__INFORMATION SUPPLIED__:
>>>>>

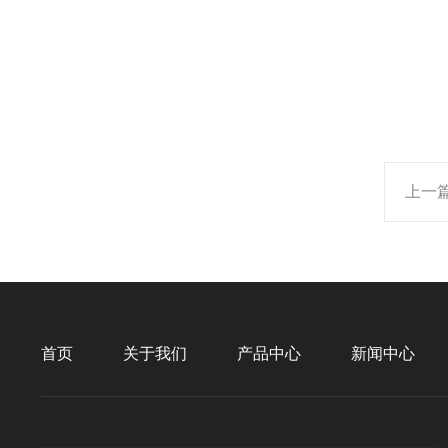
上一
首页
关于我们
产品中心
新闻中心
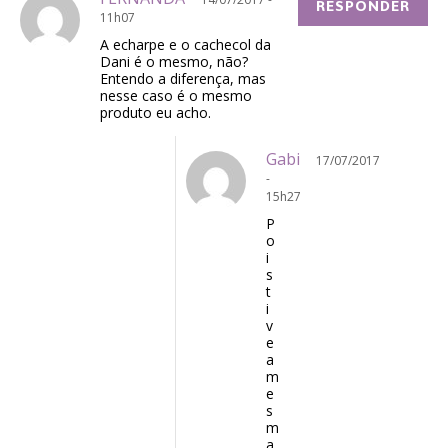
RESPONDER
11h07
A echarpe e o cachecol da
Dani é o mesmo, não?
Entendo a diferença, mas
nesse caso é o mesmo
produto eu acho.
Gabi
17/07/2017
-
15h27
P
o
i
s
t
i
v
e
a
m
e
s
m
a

<<<<<
>>>>>

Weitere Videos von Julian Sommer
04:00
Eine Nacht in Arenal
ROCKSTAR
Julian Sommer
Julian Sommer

<<<<<

__WORK TO COMPLETE__: Which of the lines in the data contain the string "mesmo"? Return each one.

__REPLY TO THE EXERCISE__:
Dani é o mesmo, não?
nesse caso é o mesmo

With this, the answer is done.